Why do leaves lose the green? ► As the chlorophyll in leaves decays in the autumn, the green color fades and is replaced by the oranges and reds of carotenoids (other pigments covered by the green chlorophyll)
Question: What does the plant do to break the glucose into energy? Answer: RESPIRATE (yes, just like you and me)
Fact: We need plants to produce O 2 for us to breathe. Question: Do plants need us to produce CO 2 for them?
ANSWER: NO. Plants use CO 2 to create Carbohydrate and O 2 to break the carbohydrates into energy.
Respiration So what is respiration? During respiration, glucose reacts with oxygen to produce energy. Energy is needed for growth, repair and movement. Water and carbon dioxide are bi-products of respiration - they need to be excreted. ALL LIVING ORGANISMS (even plants!) NEED TO RESPIRATE!
Lingo… Respiration is the release of energy from glucose or another organic chemical. Aerobic Respiration requires oxygen. Anaerobic Respiration does not require oxygen and releases less energy. (Breathing: act of pulling air in/out)
Where in the cell does respiration occur? In plants: the mitochondria In animals: the mitochondria
Mitochondria Mitochondria are very important organelles - it is in the mitochondria that respiration occurs. There are thousands of them in every cell in your body. When Glucose enters the cell, it is broken down into smaller molecules. (AKA: Glycolysis) Those smaller molecules are taken in by the mitochondria, and with O2, are turned into ATP (energy) (AKA: Respiration)
Aerobic Respiration ► The use of O2 to break the glucose into ATP (energy) ► Lots of Energy is released by this process. Glucose + Oxygen = Carbon Dioxide + Water + Energy
Anaerobic Respiration ► Also known as Fermentation ► Anaerobic Respiration is the release of energy from glucose in the absence of oxygen. ► It only produces a little bit of energy (only 2 ATPs) ► It occurs where there is little O 2 (single-cell organisms in ponds) or when there is not enough O 2 in the cells. ► Two Types of Fermentation: Lactic Acid Fermentation Alcoholic Fermentation
Lactic Acid Fermentation ► The side effects of Lactic Acid Fermentation is Muscle Fatigue, Pain, Cramps, and you feel Soreness. ► Fermentation is a series of enzymatic reactions where glucose is incompletely metabolized into lactate. ► Fermentation is a series of enzymatic reactions where glucose is incompletely metabolized into lactate.
Alcoholic Fermentation ► Occurs in yeast and some single-celled organisms.
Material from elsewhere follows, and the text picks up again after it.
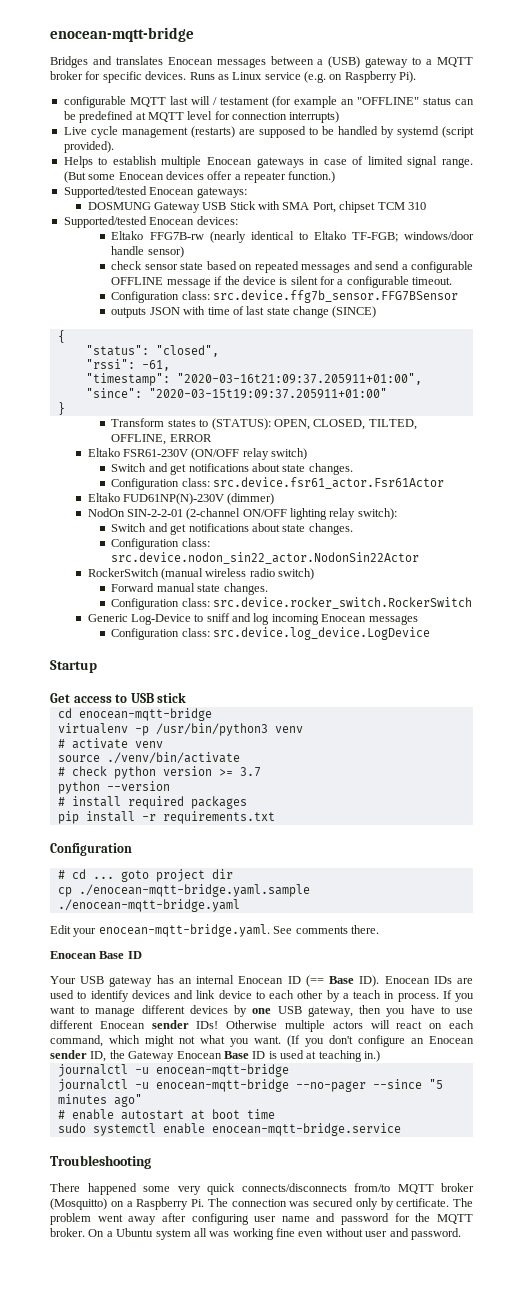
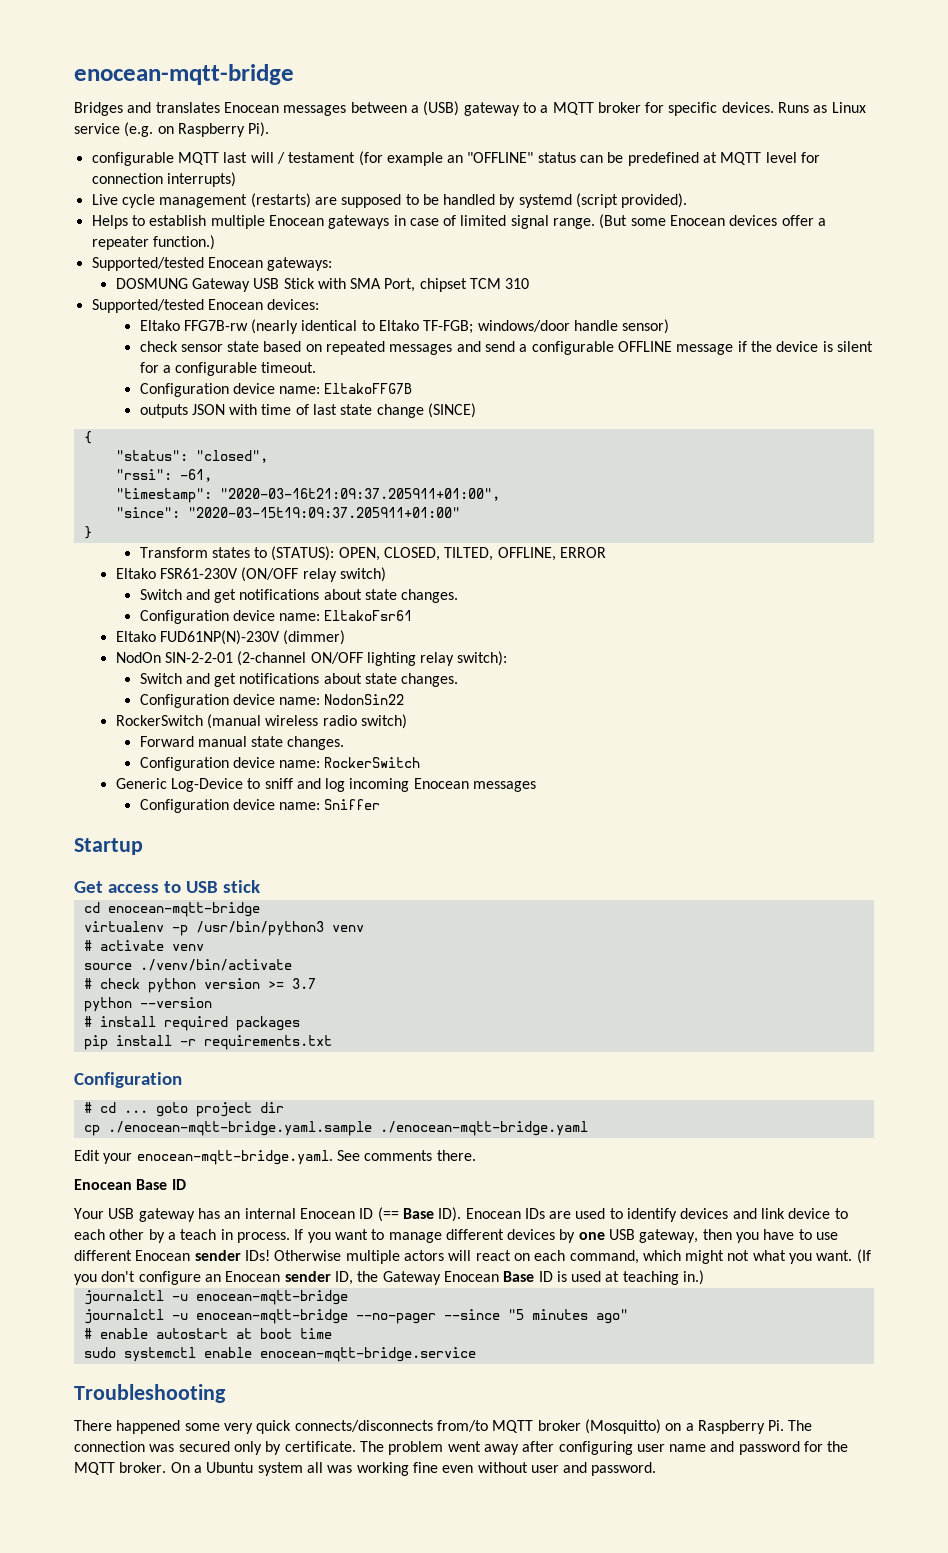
[181,290,459,303] class: src.device.ffg7b_sensor.FFG7BSensor -> [232,383,413,394] device name: EltakoFFG7B
[181,477,445,489] class: src.device.fsr61_actor.Fsr61Actor -> [232,610,413,621] device name: EltakoFsr61
[181,538,210,547] [111,552,420,564] class: src.device.nodon_sin22_actor.NodonSin22Actor -> [232,694,405,705] device name: NodonSin22
[181,597,473,609] class: src.device.rocker_switch.RockerSwitch -> [232,757,421,768] device name: RockerSwitch
[181,627,431,640] class: src.device.log_device.LogDevice -> [232,799,381,810] device name: Sniffer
Sugar ====> Alcohol + Carbon dioxide gas (Glucose) (Ethyl alcohol) Bread Root beer Cheese
Getting the O 2 in and CO 2 out All vertebrate animals that live on land have lungs. When we breathe in, the muscle below the rib cage (called the diaphragm) is pulled down, and air gets sucked into the rib cage, filling the lungs. Blood cells circulating through tiny blood vessels near the lungs pick up oxygen and carry it around the body to the sites of respiration. Air is then forced out of the lungs as the diaphragm bows upwards.
Birds are different from humans in many ways. As you probably know, they fly, and their bodies are well adapted for flight. Their lungs are very efficient: they take in much more oxygen per breath than other animals do. Because they get this extra oxygen they have lots of energy to direct to the flight muscles in their wings - they can flap away for hours!
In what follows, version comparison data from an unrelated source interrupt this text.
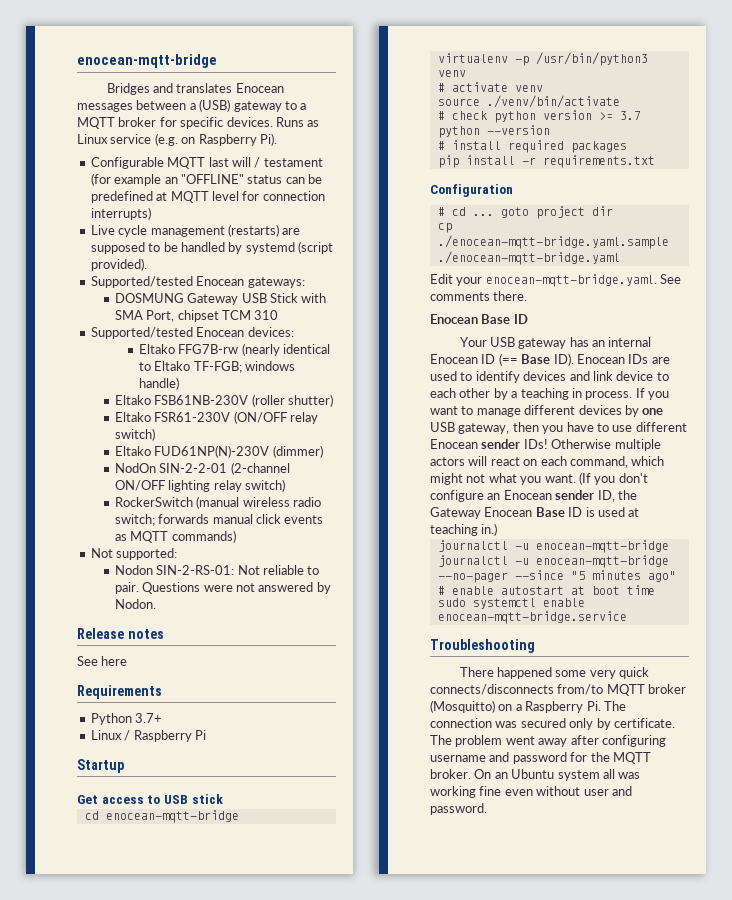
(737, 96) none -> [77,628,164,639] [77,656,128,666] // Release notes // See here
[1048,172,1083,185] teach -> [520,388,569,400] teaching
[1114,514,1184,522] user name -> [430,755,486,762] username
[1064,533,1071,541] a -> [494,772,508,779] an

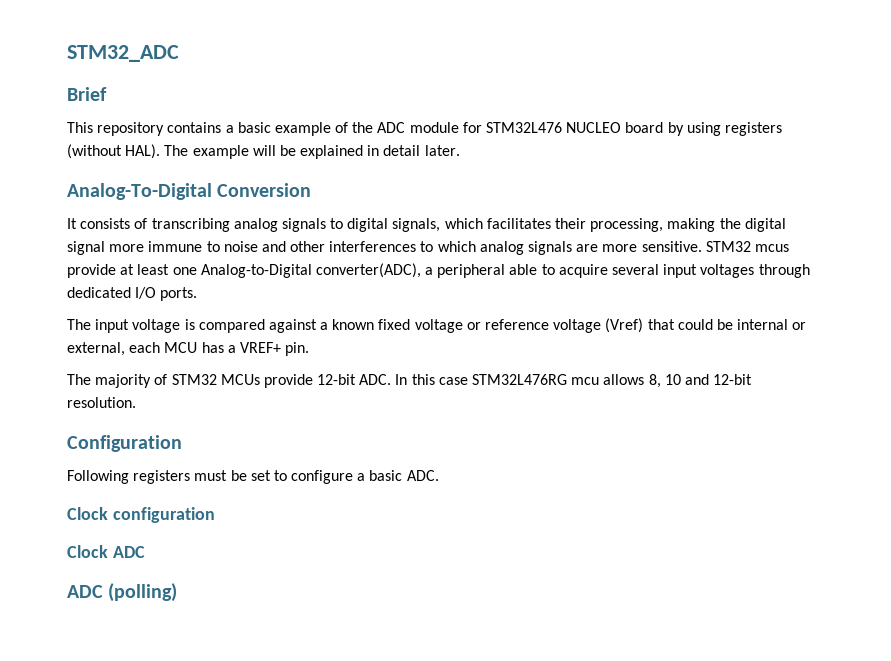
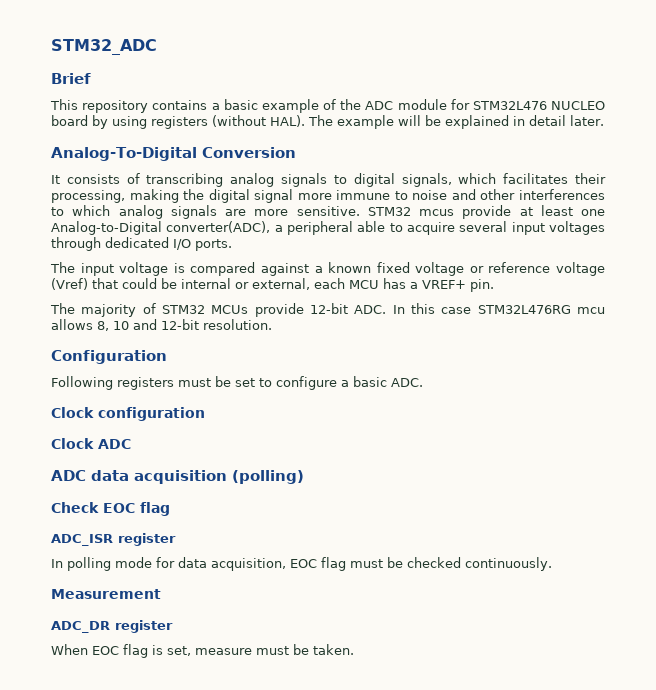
(103, 591) none -> [91,470,227,484] data acquisition
(178, 592) none -> [51,502,170,516] [51,533,176,546] [51,557,552,571] [51,589,161,599] [51,620,173,633] [51,644,354,658] // Check EOC flag // ADC_ISR register // In polling mode for data acquisition, EOC flag must be checked continuously. // Measurement // ADC_DR register // When EOC flag is set, measure must be taken.

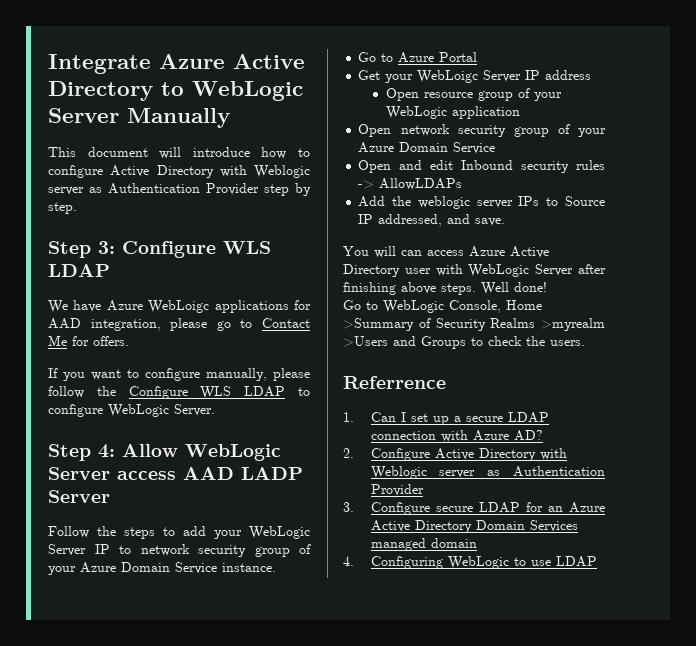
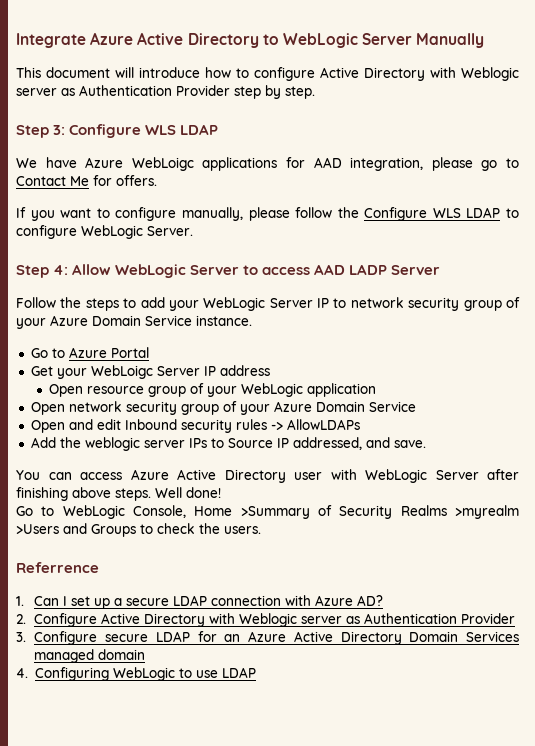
(110, 473) none -> [243,265,259,275] to
[374,246,396,258] will -> (40, 475) none

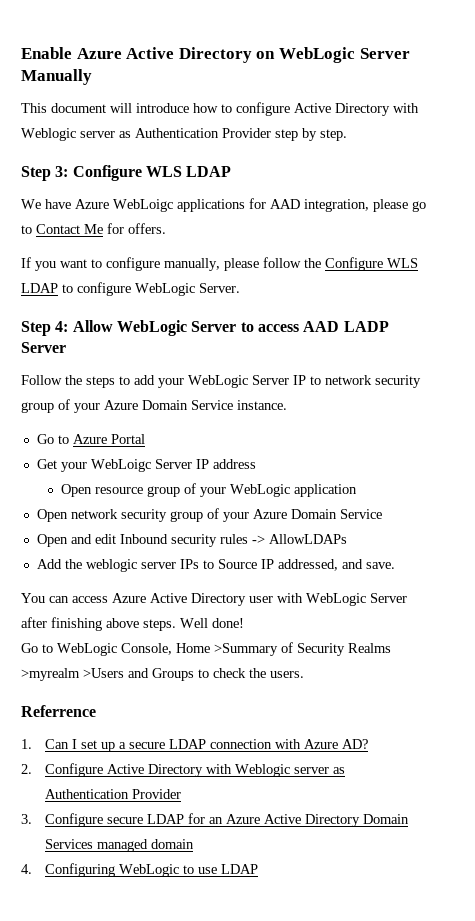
[16,32,279,48] Integrate Azure Active Directory to -> [21,47,276,63] Enable Azure Active Directory on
Frogs and toads have lungs, but when they are in water they can also breathe through their skin.
► What animal does not have lungs? How do they breathe?
Most fish use gills to breathe. Gills are structures that allow water to pass through very fine channels. Next to these channels are blood vessels, with very thin walls that let the oxygen move from the water into the blood.
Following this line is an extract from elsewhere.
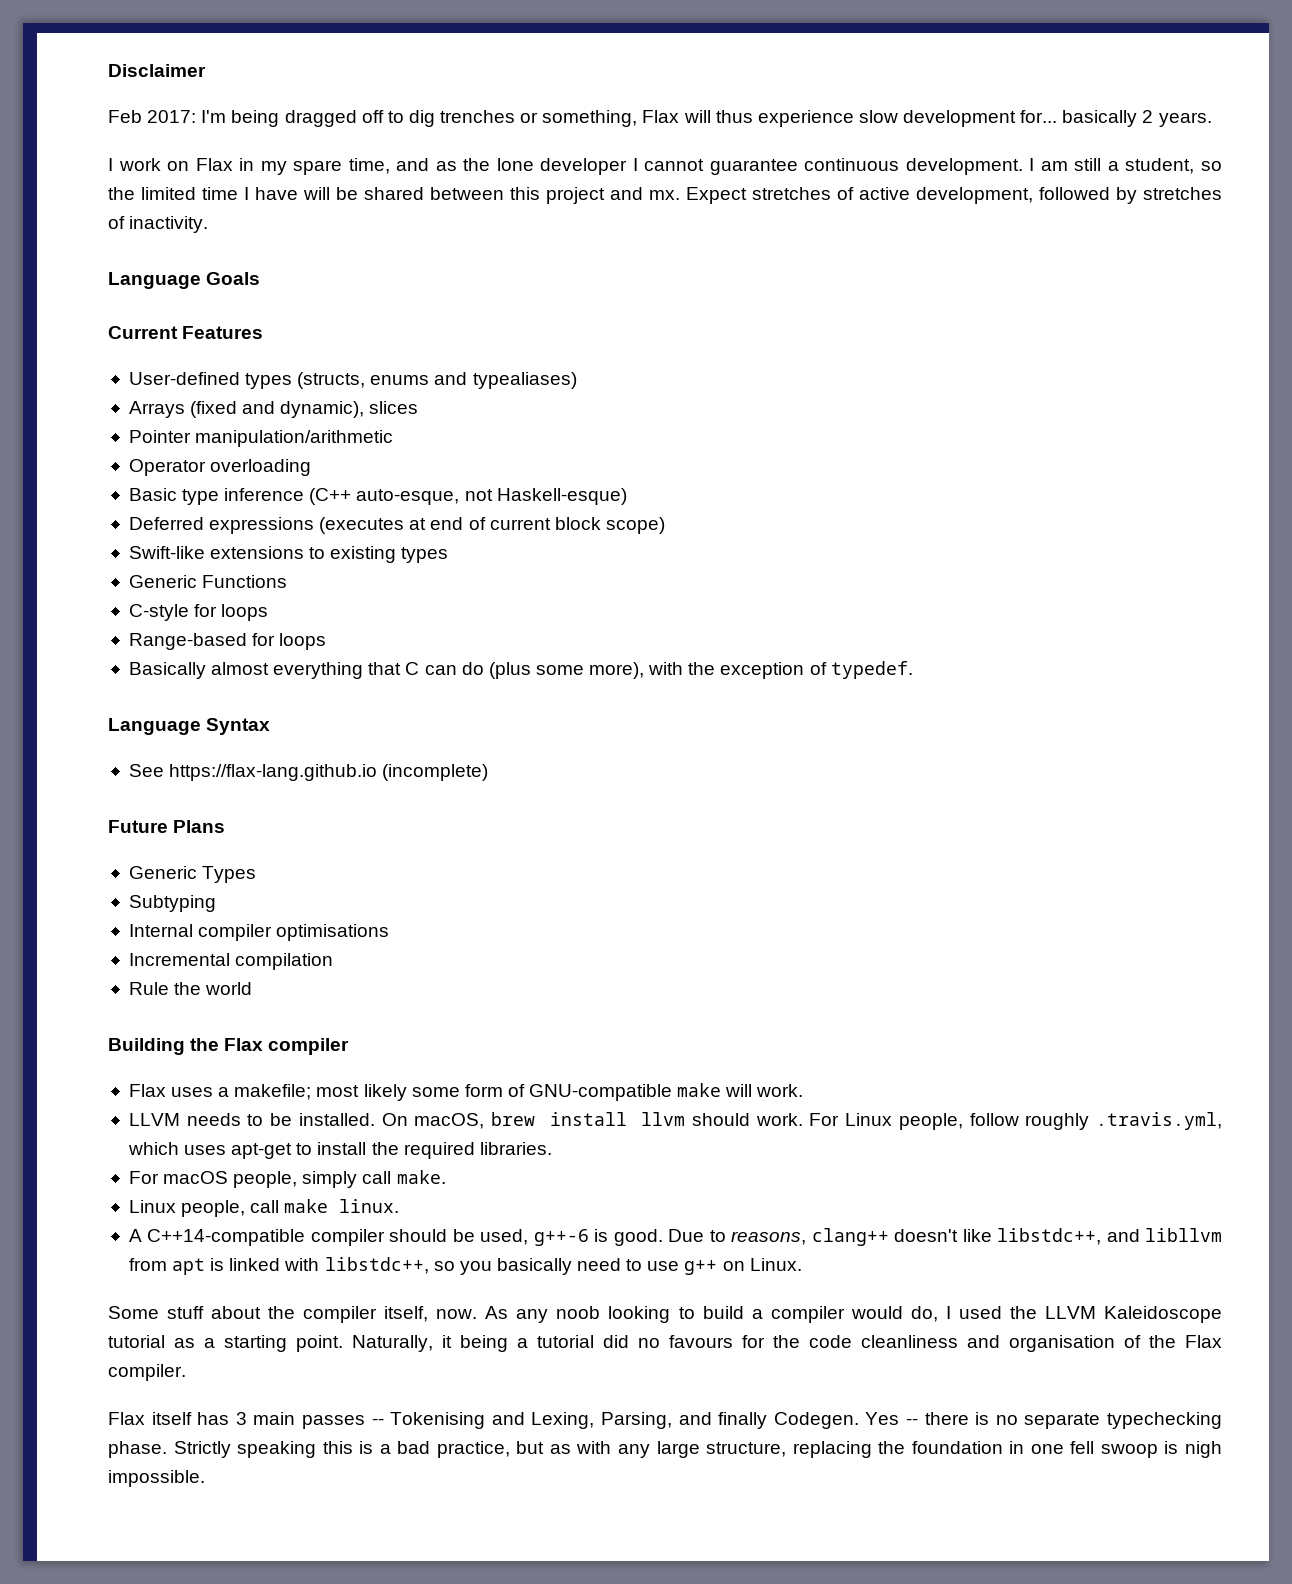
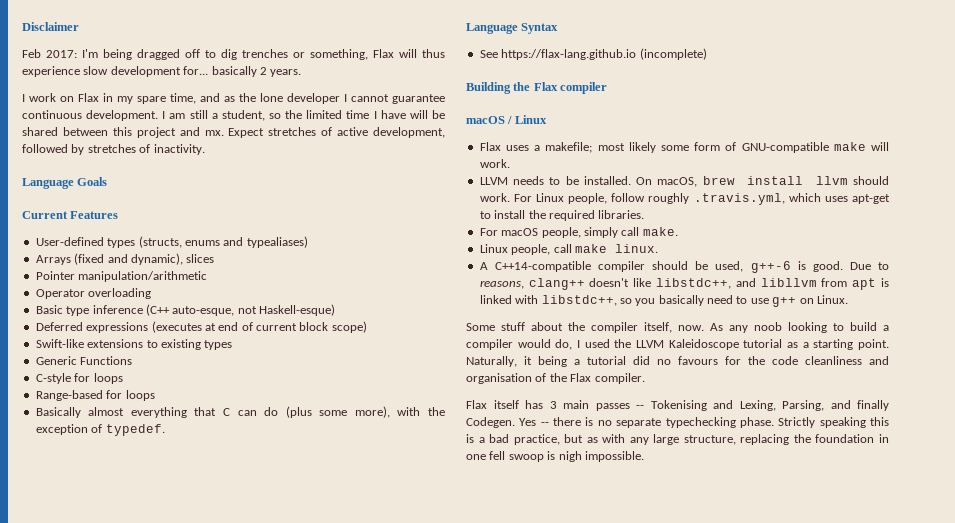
[108,820,226,833] [128,866,257,883] [128,895,216,912] [128,924,390,941] [128,953,334,970] [128,982,253,995] // Future Plans // Generic Types // Subtyping // Internal compiler optimisations // Incremental compilation // Rule the world -> (707, 54) none
(350, 1046) none -> [466,115,547,124] // macOS / Linux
If there's oxygen in the water, then why can't humans breathe water? ► Because oxygen has to move from the water into our blood, which is much slower than when oxygen moves from the air into our blood. Gills are specialized to handle this slow movement, but our lungs can't pick up oxygen from the water fast enough to keep us alive, which is why we drown if we try to breathe water.